> **Task inputs**:
= = =

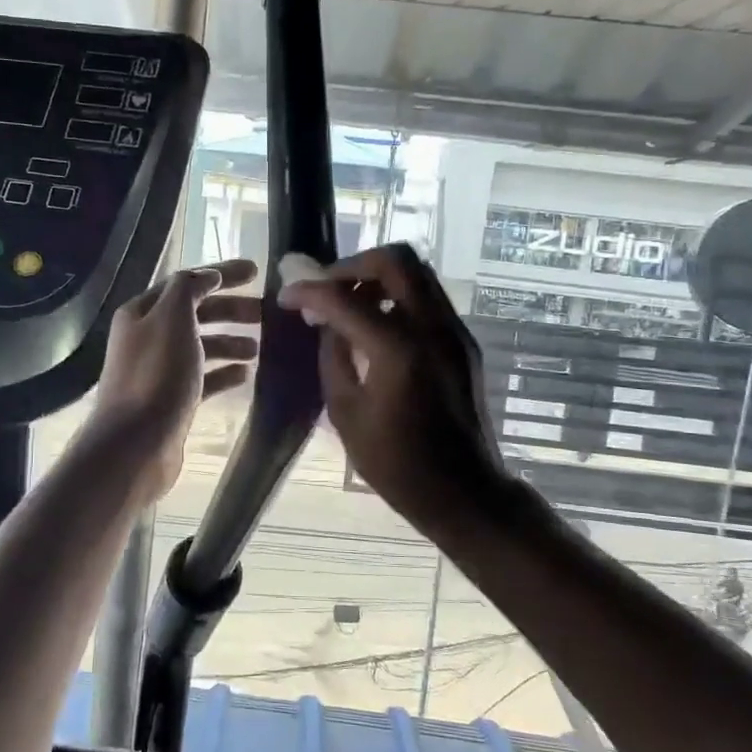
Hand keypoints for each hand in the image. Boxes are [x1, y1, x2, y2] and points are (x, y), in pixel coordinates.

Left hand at [92, 259, 260, 500]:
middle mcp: (148, 337)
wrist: (136, 444)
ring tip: (260, 348)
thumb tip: (207, 276)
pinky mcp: (171, 400)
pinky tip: (246, 375)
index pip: (187, 282)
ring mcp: (159, 371)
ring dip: (230, 342)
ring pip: (201, 346)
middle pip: (196, 313)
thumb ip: (189, 289)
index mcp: (143, 312)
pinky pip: (203, 378)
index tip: (257, 272)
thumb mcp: (173, 318)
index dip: (222, 274)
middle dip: (231, 310)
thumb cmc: (157, 375)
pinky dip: (224, 373)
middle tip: (266, 313)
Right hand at [278, 244, 511, 537]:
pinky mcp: (463, 342)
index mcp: (398, 350)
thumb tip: (328, 322)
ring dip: (377, 278)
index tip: (288, 296)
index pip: (345, 298)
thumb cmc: (397, 464)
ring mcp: (454, 331)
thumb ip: (334, 357)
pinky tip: (376, 327)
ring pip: (417, 273)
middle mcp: (432, 327)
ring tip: (349, 305)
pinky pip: (427, 299)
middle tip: (328, 289)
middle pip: (395, 260)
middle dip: (352, 265)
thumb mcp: (346, 413)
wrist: (463, 491)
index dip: (309, 290)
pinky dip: (397, 297)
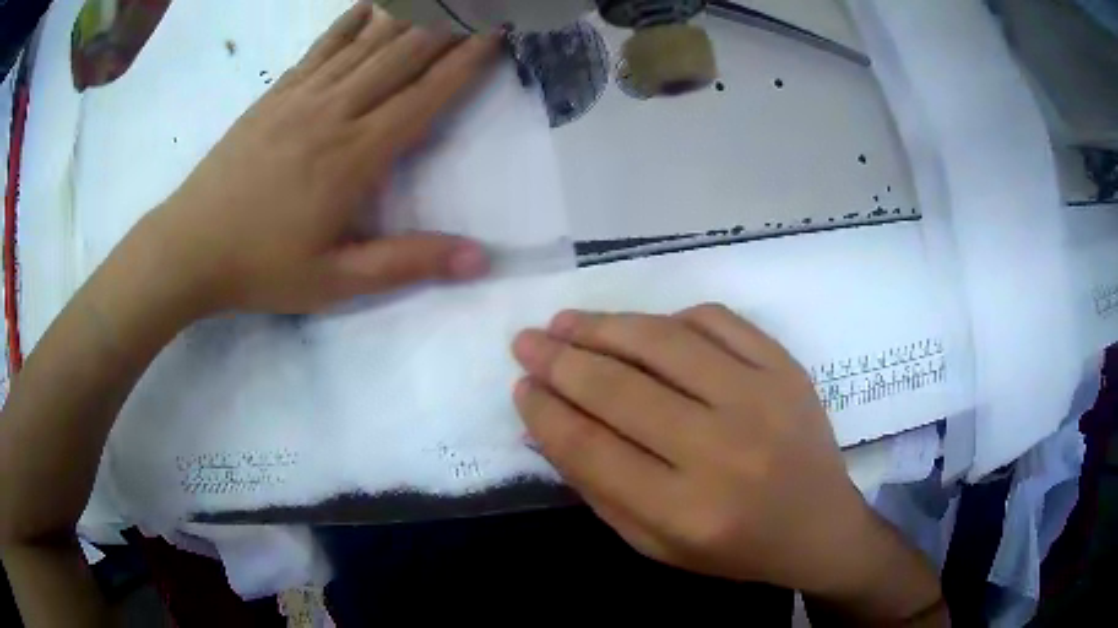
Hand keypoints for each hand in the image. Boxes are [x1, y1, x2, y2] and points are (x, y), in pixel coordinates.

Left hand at [148, 3, 499, 314]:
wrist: (188, 248)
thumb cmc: (261, 268)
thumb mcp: (336, 282)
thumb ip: (406, 264)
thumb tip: (480, 260)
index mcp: (355, 156)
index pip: (424, 96)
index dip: (465, 62)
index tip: (496, 33)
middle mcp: (334, 113)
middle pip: (400, 56)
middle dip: (446, 26)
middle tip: (476, 5)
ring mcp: (300, 98)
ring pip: (365, 44)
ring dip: (407, 16)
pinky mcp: (275, 96)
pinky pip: (320, 49)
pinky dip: (348, 23)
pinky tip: (369, 6)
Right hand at [511, 305, 884, 593]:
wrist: (819, 526)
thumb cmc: (733, 548)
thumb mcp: (653, 544)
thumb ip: (598, 488)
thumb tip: (546, 424)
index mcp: (685, 511)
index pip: (591, 448)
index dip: (545, 411)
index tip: (521, 387)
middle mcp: (723, 450)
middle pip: (620, 389)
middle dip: (560, 361)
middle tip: (526, 342)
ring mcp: (762, 398)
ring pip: (663, 342)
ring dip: (604, 326)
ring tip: (567, 322)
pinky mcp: (786, 367)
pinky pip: (715, 320)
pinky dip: (670, 318)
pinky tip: (644, 328)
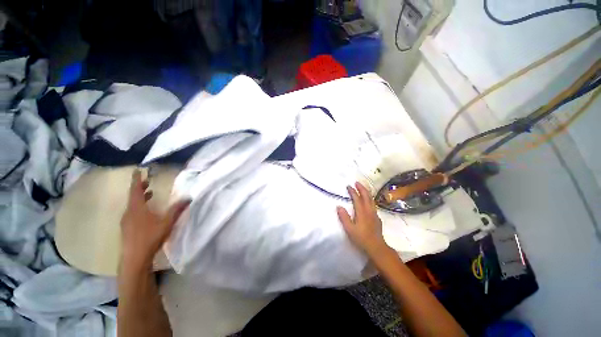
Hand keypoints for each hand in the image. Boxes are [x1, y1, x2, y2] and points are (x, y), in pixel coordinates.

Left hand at [120, 170, 189, 269]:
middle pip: (133, 196)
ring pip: (132, 205)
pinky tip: (146, 212)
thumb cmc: (150, 236)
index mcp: (137, 208)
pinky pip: (132, 212)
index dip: (137, 179)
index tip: (137, 170)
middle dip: (139, 188)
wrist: (135, 257)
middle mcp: (129, 212)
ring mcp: (126, 221)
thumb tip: (188, 197)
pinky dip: (139, 206)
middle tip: (147, 182)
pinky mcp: (127, 228)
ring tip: (149, 194)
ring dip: (140, 198)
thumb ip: (177, 209)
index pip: (135, 189)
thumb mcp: (167, 222)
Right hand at [337, 182, 390, 257]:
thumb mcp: (349, 229)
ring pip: (371, 199)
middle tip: (357, 182)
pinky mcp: (377, 217)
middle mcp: (369, 210)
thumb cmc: (361, 238)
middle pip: (366, 196)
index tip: (348, 186)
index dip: (353, 191)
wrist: (376, 247)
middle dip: (361, 188)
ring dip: (366, 192)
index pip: (357, 198)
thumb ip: (344, 217)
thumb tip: (339, 206)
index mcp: (362, 212)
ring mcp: (374, 214)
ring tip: (362, 188)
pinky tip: (368, 201)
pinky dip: (369, 199)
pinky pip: (373, 204)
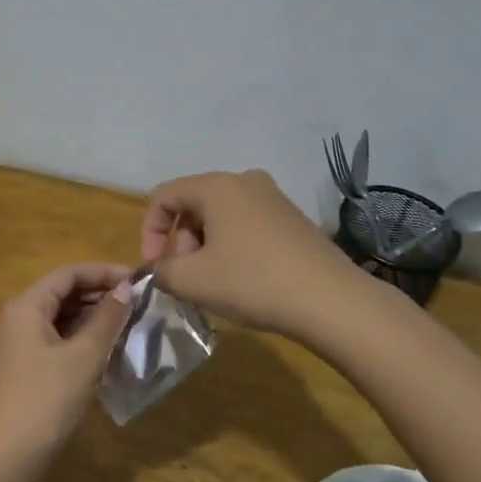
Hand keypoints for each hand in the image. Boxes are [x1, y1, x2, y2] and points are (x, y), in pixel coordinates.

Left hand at [0, 262, 133, 478]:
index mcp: (26, 306)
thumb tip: (127, 288)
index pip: (68, 273)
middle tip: (139, 303)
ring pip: (59, 318)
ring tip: (129, 324)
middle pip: (62, 293)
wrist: (3, 461)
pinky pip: (55, 340)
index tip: (139, 281)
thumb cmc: (44, 401)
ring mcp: (17, 346)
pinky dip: (80, 339)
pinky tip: (105, 350)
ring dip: (92, 318)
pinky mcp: (23, 370)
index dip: (104, 272)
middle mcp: (17, 318)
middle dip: (100, 294)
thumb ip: (106, 319)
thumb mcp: (83, 357)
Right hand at [140, 169, 363, 340]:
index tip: (154, 267)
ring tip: (213, 284)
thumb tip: (158, 269)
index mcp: (216, 185)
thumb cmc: (253, 282)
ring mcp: (273, 197)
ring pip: (220, 217)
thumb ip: (161, 271)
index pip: (163, 196)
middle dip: (180, 243)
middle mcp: (244, 180)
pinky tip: (242, 280)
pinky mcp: (293, 218)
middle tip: (186, 280)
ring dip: (205, 248)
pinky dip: (232, 248)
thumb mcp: (192, 281)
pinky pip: (246, 225)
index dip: (149, 231)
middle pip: (193, 205)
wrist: (332, 301)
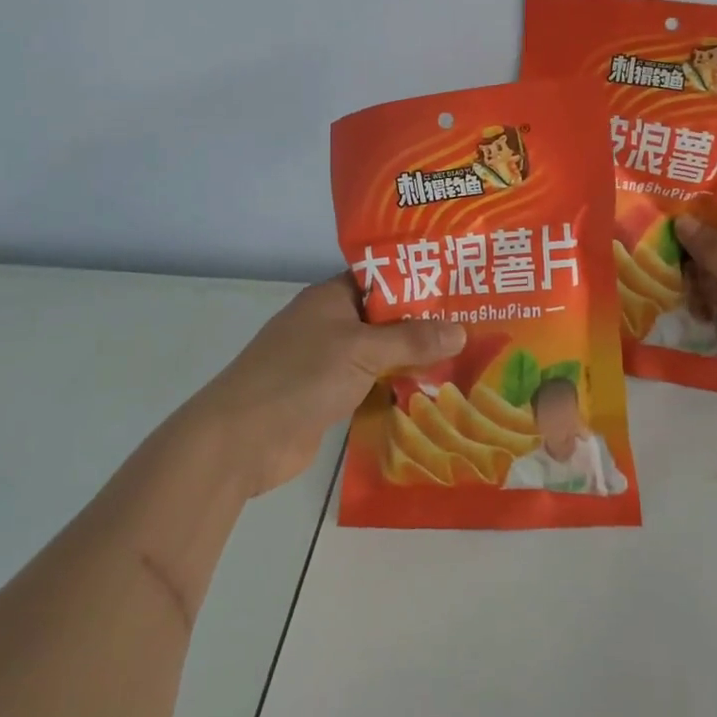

= = =

> **Problem description**:
Filter the entries down to the lines containing "wrist". Copy each of those lines.

> **Answer**:
wrist: (136, 444)
wrist: (463, 491)
wrist: (188, 248)
wrist: (819, 526)
wrist: (135, 257)
wrist: (376, 247)
wrist: (3, 461)
wrist: (332, 301)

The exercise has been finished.